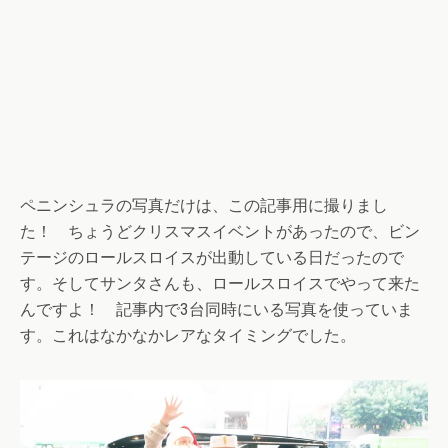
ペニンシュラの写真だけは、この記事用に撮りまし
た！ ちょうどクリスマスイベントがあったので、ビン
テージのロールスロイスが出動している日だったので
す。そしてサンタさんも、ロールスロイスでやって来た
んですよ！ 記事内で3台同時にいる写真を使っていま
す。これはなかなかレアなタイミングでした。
...
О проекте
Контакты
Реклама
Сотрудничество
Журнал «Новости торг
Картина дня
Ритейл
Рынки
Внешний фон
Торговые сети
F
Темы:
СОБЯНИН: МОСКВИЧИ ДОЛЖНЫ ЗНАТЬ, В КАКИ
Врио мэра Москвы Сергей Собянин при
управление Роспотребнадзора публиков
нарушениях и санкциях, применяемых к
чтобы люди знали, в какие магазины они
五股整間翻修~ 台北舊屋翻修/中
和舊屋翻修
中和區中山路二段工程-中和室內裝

Instructions to follow:
Work out how many lines of the material above contain the word "нарушениях", treating uppercase and lowercase as different. Reply with the number alone.

Exercise response:
1